What is expected:
The stretch wanted below opens at the line containing "thumb cmc: (220, 168)" and closes at the line containing "pinky pip: (238, 107)". Please return it exactly, with no other lines.

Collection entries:
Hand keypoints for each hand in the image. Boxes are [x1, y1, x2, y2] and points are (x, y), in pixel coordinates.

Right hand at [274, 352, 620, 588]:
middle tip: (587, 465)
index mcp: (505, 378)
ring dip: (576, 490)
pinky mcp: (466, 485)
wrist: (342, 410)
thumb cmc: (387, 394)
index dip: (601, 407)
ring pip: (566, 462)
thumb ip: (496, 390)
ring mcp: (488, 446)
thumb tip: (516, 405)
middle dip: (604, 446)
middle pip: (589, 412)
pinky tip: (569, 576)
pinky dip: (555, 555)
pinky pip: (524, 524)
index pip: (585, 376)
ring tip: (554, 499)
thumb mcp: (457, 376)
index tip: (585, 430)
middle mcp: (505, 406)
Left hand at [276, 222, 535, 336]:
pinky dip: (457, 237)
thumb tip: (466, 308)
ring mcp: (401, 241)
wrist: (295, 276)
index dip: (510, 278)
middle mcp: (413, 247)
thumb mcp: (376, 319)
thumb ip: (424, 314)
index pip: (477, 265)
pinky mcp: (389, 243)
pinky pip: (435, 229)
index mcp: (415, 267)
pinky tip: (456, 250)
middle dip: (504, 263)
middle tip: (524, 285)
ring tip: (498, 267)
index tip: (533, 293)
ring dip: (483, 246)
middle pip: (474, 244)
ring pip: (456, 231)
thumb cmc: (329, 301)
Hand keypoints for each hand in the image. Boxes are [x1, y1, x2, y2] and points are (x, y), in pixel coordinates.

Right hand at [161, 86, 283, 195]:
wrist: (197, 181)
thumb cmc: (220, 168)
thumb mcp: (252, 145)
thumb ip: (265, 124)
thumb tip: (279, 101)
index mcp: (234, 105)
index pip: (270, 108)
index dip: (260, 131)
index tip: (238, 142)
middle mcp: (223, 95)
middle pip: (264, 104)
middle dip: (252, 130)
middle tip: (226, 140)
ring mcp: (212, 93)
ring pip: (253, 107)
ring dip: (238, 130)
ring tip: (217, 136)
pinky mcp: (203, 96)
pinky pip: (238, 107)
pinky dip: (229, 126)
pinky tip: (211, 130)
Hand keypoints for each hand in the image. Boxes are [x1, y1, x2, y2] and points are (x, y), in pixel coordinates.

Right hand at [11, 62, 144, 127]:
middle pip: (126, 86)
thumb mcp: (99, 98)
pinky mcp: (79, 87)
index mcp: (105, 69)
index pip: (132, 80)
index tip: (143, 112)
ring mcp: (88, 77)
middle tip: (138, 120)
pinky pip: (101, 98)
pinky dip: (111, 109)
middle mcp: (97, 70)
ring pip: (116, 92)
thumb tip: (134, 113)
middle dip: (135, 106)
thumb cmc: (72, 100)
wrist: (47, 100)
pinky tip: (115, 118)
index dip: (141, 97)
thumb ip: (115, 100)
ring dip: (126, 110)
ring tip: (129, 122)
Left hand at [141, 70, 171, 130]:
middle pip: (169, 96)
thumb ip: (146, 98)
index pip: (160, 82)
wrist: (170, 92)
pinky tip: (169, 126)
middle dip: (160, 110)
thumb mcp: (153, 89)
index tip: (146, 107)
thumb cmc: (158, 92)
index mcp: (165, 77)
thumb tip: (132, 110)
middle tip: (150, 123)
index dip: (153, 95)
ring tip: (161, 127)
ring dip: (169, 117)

Written response:
thumb cmc: (220, 168)
thumb mcp: (252, 145)
thumb ip: (265, 124)
thumb tip: (279, 101)
index mcp: (234, 105)
index pip: (270, 108)
index dip: (260, 131)
index tip: (238, 142)
middle mcp: (223, 95)
middle pip: (264, 104)
middle dip: (252, 130)
middle tip: (226, 140)
ring mcp: (212, 93)
ring pip: (253, 107)
ring dip: (238, 130)
ring tip: (217, 136)
pinky mcp: (203, 96)
pinky pip: (238, 107)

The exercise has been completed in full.